Core Concepts
A novel online joint beat and downbeat tracking system based on streaming Transformer with contextual block processing and relative positional encoding, achieving substantial performance improvements over state-of-the-art models.
Abstract
The paper proposes BEAST, a novel online joint beat and downbeat tracking system based on streaming Transformer. To deal with online scenarios, BEAST applies contextual block processing in the Transformer encoder. Moreover, it adopts relative positional encoding in the attention layer of the streaming Transformer encoder to capture relative timing position, which is critically important information in music.
The key highlights and insights are:
BEAST utilizes the contextual block processing mechanism in the Transformer encoder to support online processing, where only the past and present input features are available.
BEAST adopts the relative attention mechanism in the streaming Transformer encoder, inspired by Transformer-XL and Music Transformer, to better capture the relative timing position information in music.
Experiments on benchmark datasets show that for a low latency scenario with maximum latency under 50 ms, BEAST achieves an F1-measure of 80.04% in beat and 46.78% in downbeat, which is a substantial improvement of about 5 percentage points over the state-of-the-art online beat tracking model.
This is the first work to utilize the streaming Transformer in the Music Information Retrieval (MIR) domain.
Stats
Many deep learning models have achieved dominant performance on the offline beat tracking task.
Online beat tracking still remains challenging.

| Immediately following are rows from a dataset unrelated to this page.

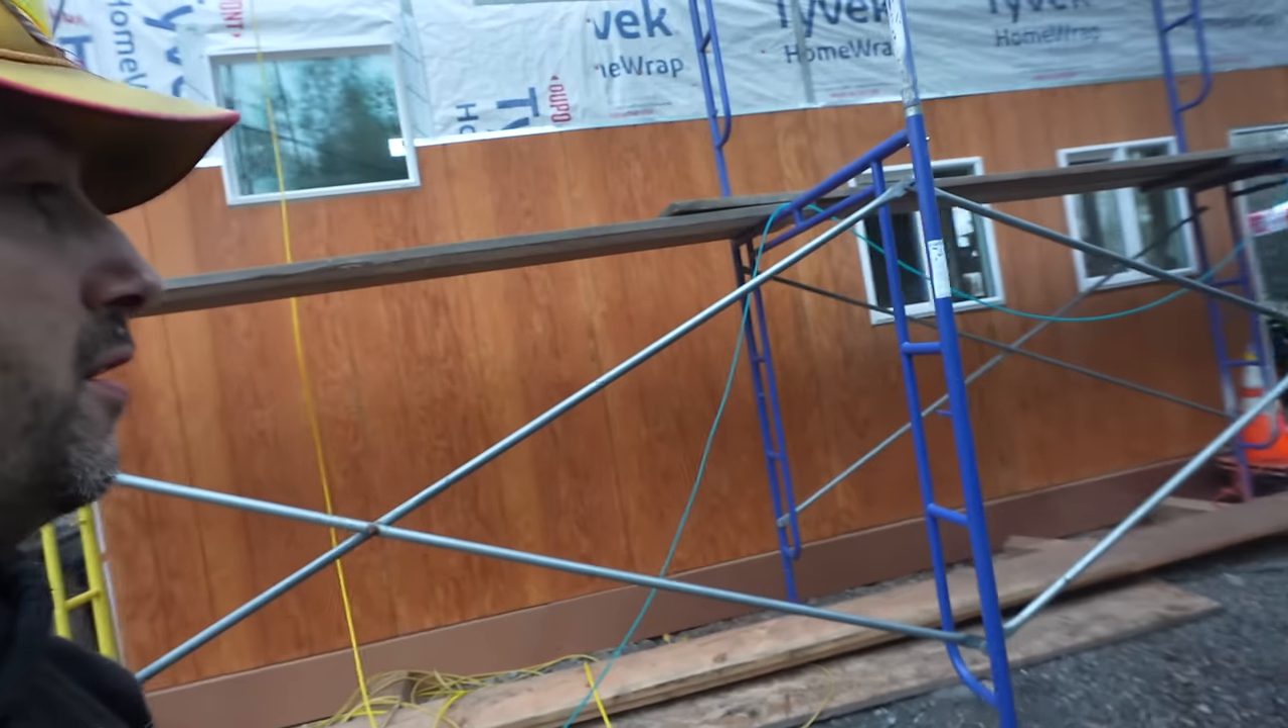And then if you guys can see the whole base has been done here with siding t111 siding that already stained.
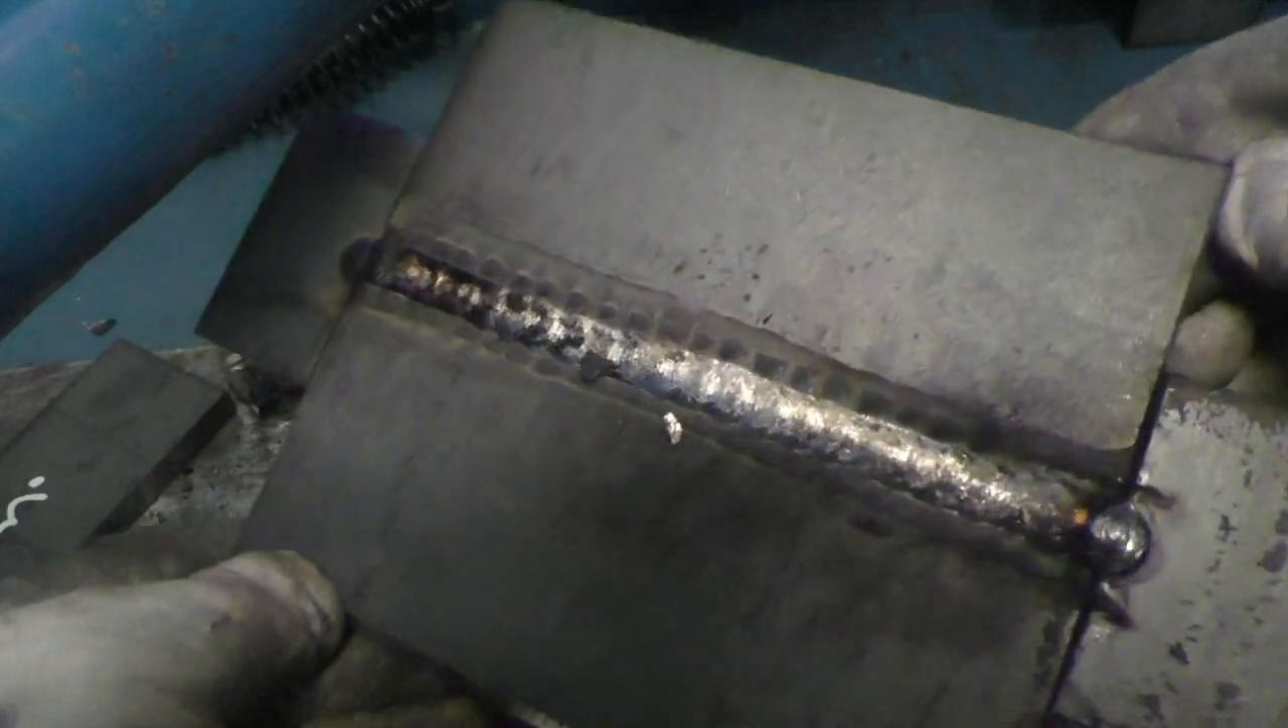That is the finished weld on that vertical right there. That's the finished weld. Nice and gold color all the way down through. Just a perfect bead.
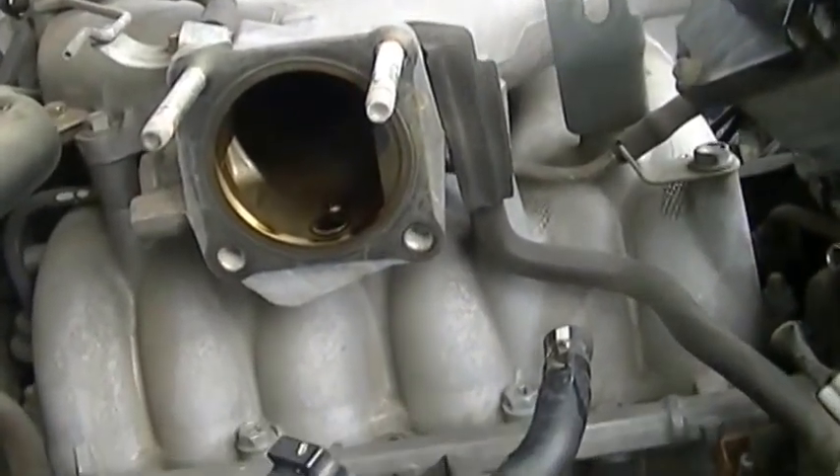I just removed the throttle body and this is the view of it now.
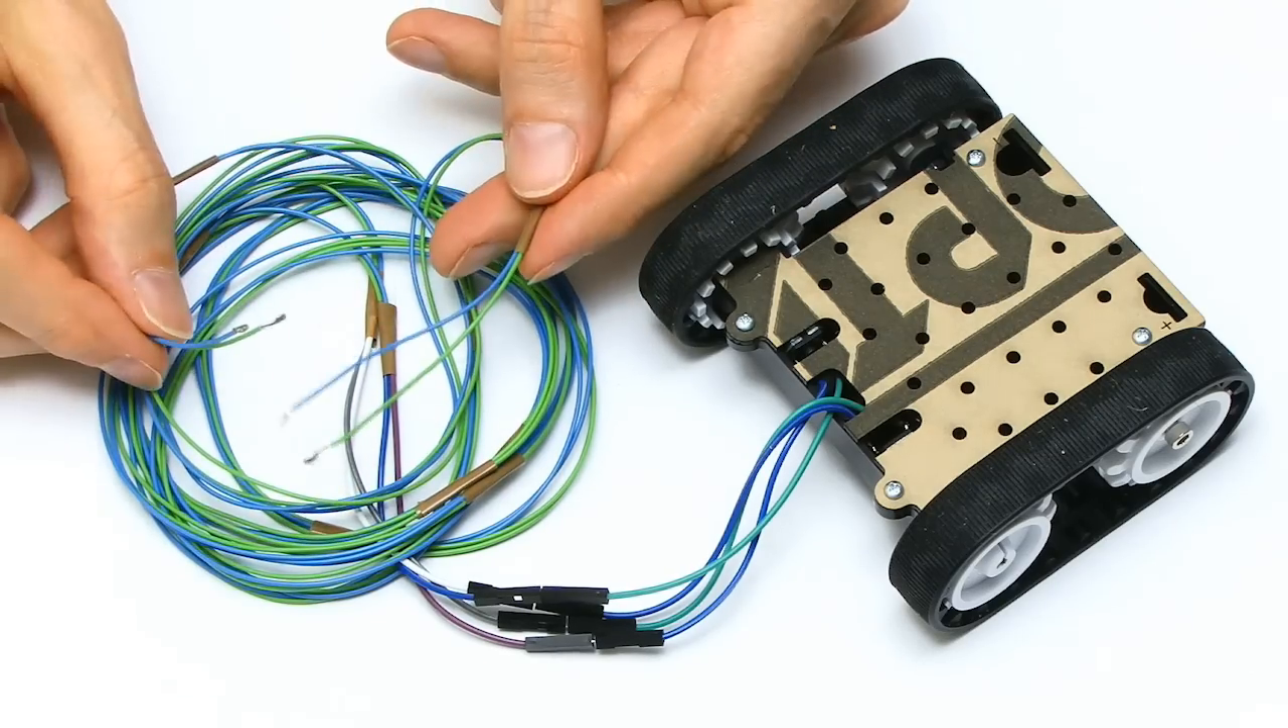I'm not going to mount a Pi on the device yet.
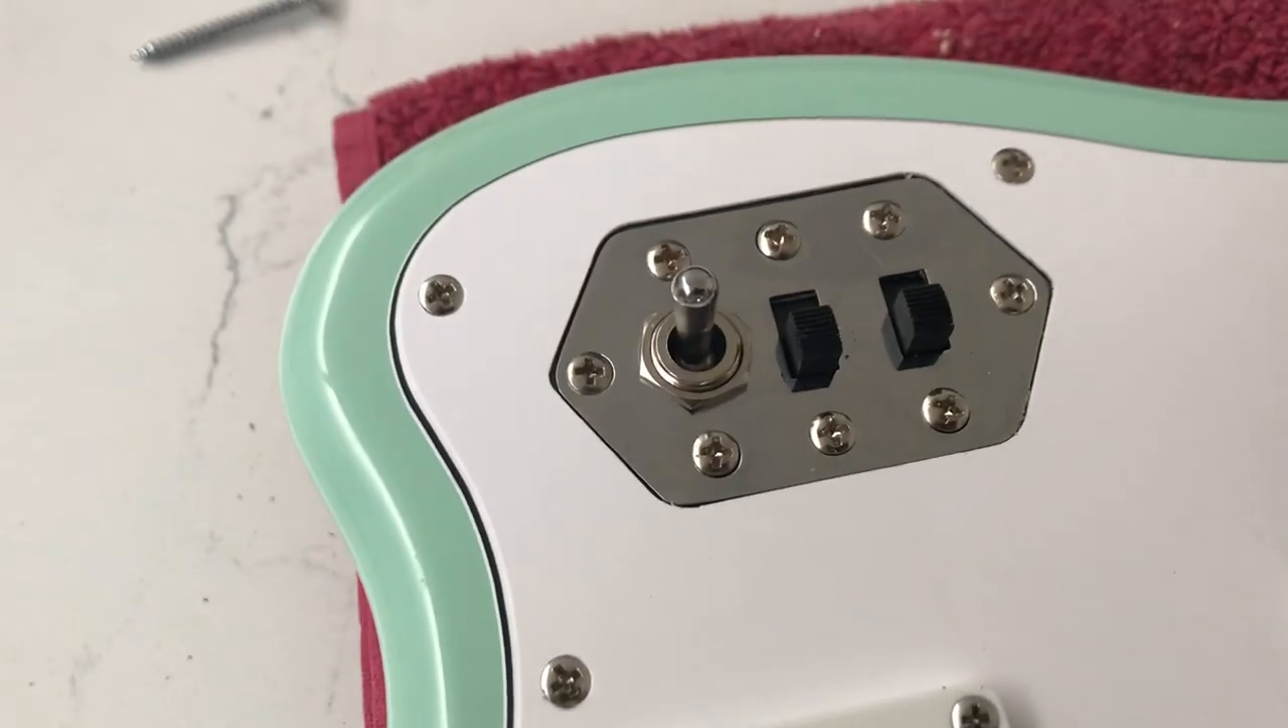This switch has a fairly thick thread, which is good because it makes sure that the washer covers up the hole that I had to enlarge here with the rat tail file.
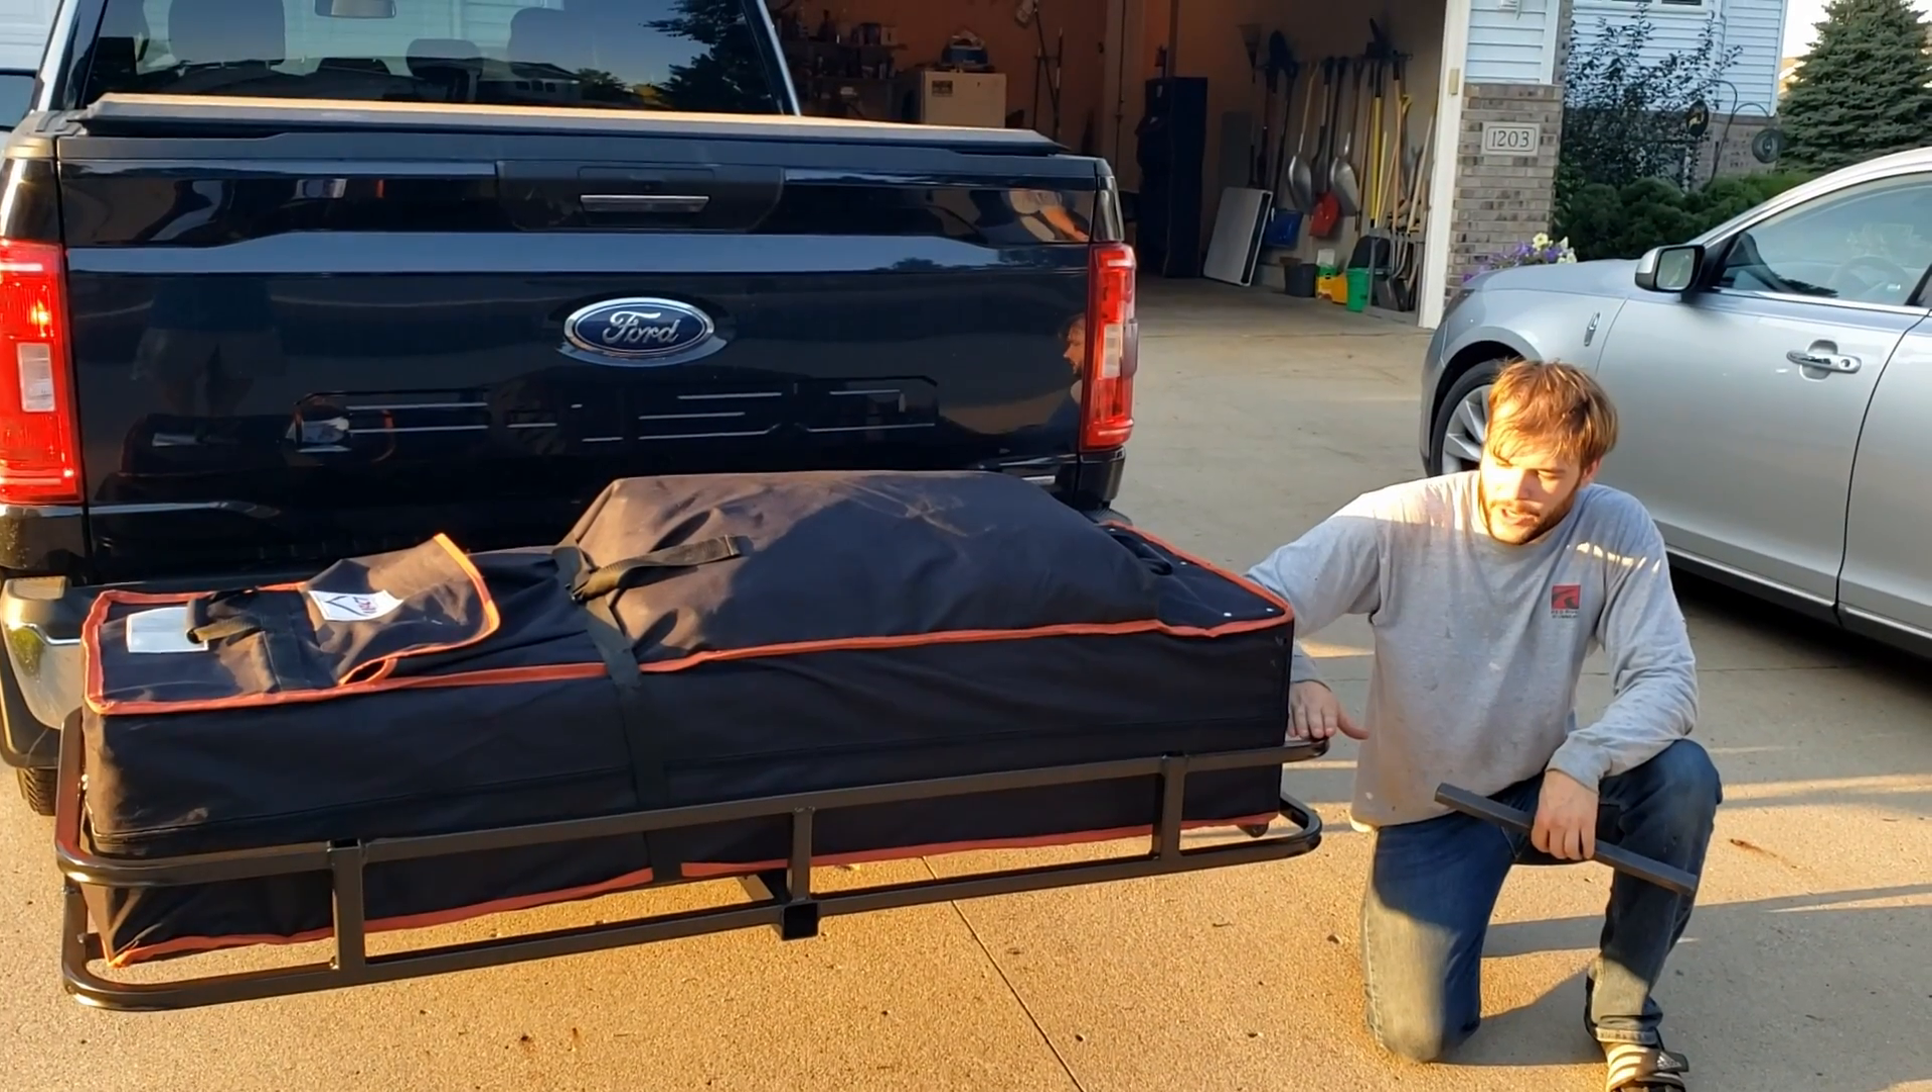So we got the receiver hitch carrier all finished up.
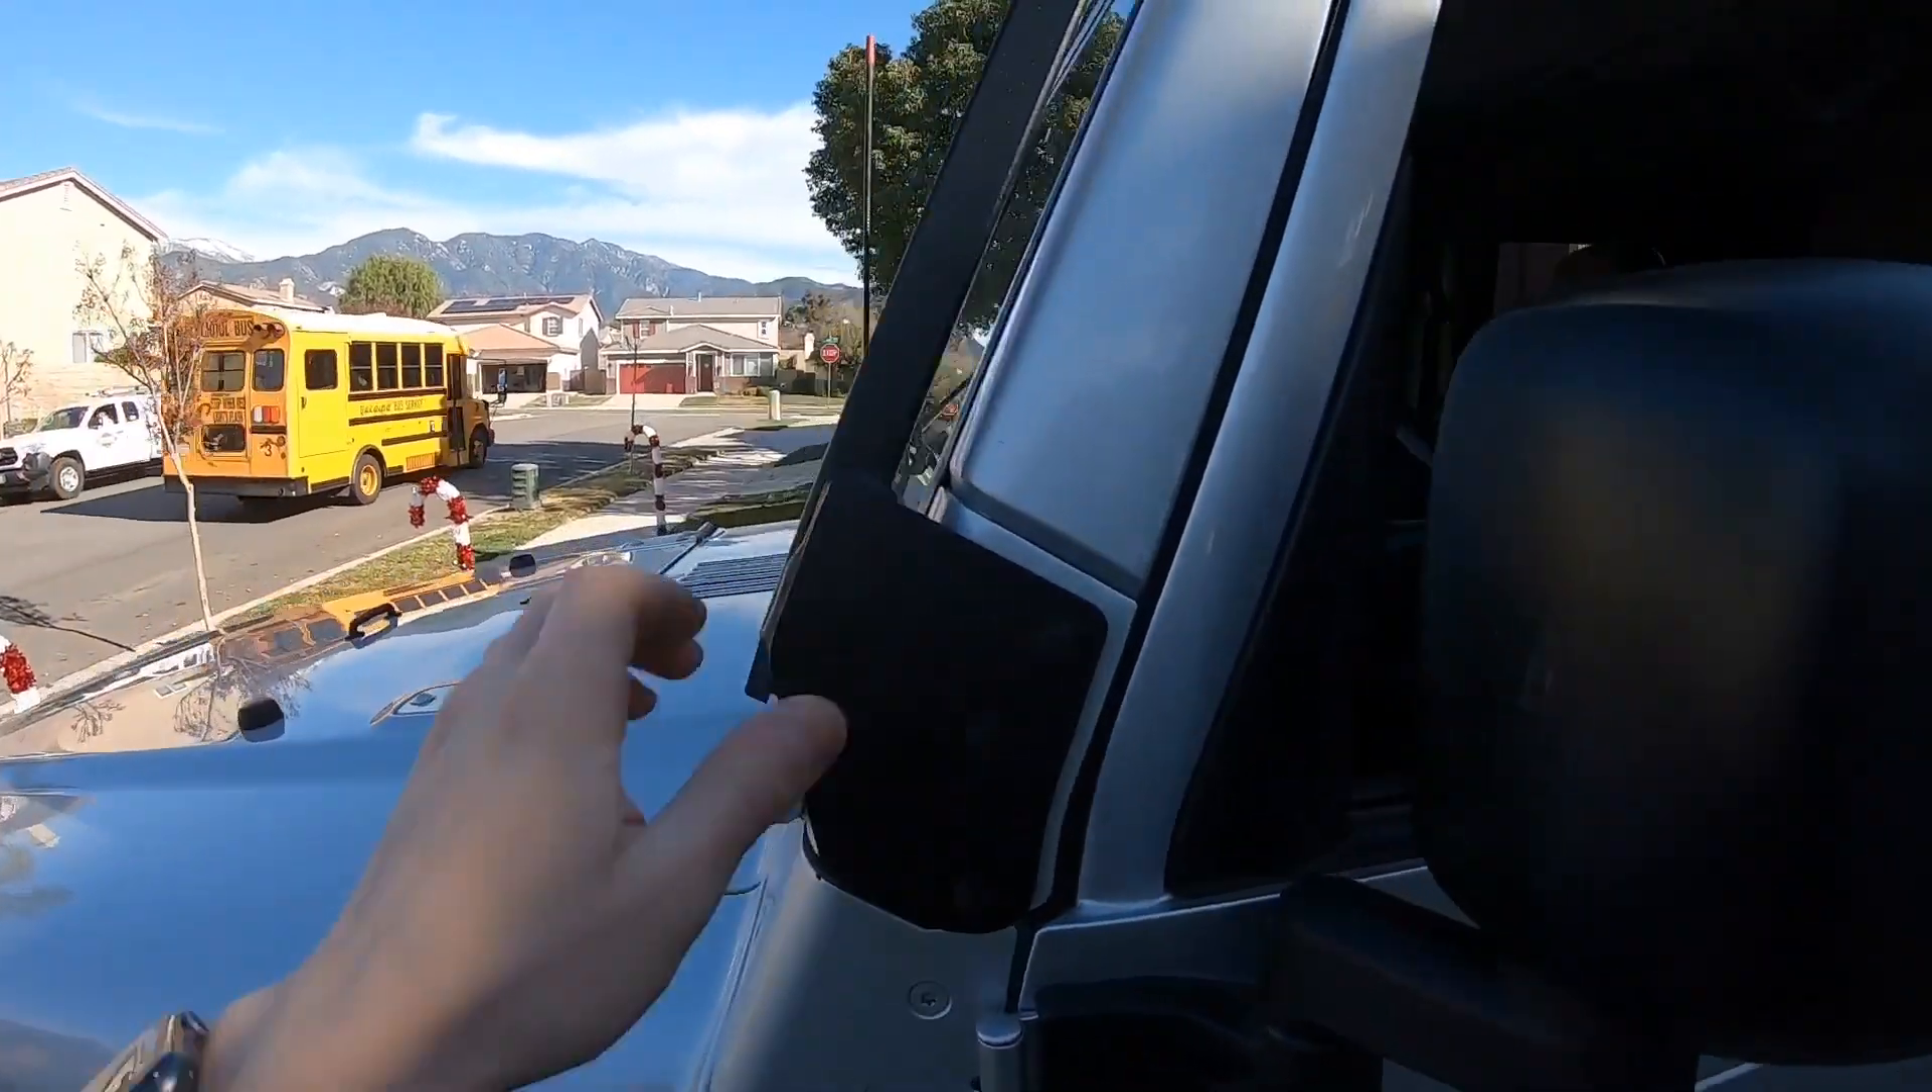Now we got the front brackets put on.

BEAST achieves an F1-measure of 80.04% in beat and 46.78% in downbeat for a low latency scenario with maximum latency under 50 ms, which is a substantial improvement of about 5 percentage points over the state-of-the-art online beat tracking model.
Quotes
"To deal with online scenarios, BEAST applies contextual block processing in the Transformer encoder."
"BEAST adopts the relative attention mechanism in the streaming Transformer encoder to better capture the relative timing position information in music."